Over the years, however, Brazil has been unable to cope with extreme levels of urban violence and a continuously increasing number of homicides. 


However, the Atlas of Violence 2017, launched by IPEA (Institute of Applied Economic Research) and the Brazilian Forum on Public Safety, showed that Brazil’s burden of violence is not equally distributed. Homicides are concentrated in the northeastern region of the country, and most victims are young Afro-Brazilians aged 15-24 in poor or otherwise vulnerable urban contexts. Additionally, at least 120 prisoners were murdered in the penitentiary system in January this year, as the result of a 2016 dispute between two criminal factions. This violence in prisons, as well as police strikes, illustrate that authorities at all levels of government are unable to deal with the problem effectively.

To address these issues, we must reconstruct the public agenda around themes of civil and human rights, as well as ​​democracy.
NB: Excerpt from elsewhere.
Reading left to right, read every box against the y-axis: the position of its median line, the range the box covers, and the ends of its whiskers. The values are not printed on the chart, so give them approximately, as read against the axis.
Brazil is currently wracked by unprecedented levels of political disillusionment and moral panic. Many of our achievements in the areas of citizenship and institutional modernization are in question. The risk of "democratic de-consolidation" is aggravated by the non-reform of our police and criminal justice institutions, and by the ultra-right discourse of political leaders such as Deputy Jair Bolsonaro, a presidential candidate in the next elections.

Populism and authoritarianism are common elsewhere, as evidence by the Trump election in the USA, Brexit in the UK, and the support for Marine Le Penn in France. Brazil, however, is witnessing the lowest levels of public support for democracy since the 1980s. What further aggravates this situation in Brazil is the fear of urban violence, which reinforces the predominant idea of ​​"an eye for an eye, a tooth for a tooth"—evidence of a general skepticism towards the state’s ability to provide citizens with the security they deserve.

One important challenge is that of reforming the Brazilian state, with special emphasis on the criminal justice system. But we also have the challenge of making a highly unequal society believe in equality and respect for the rule of law as a factor of change that can truly improve living conditions.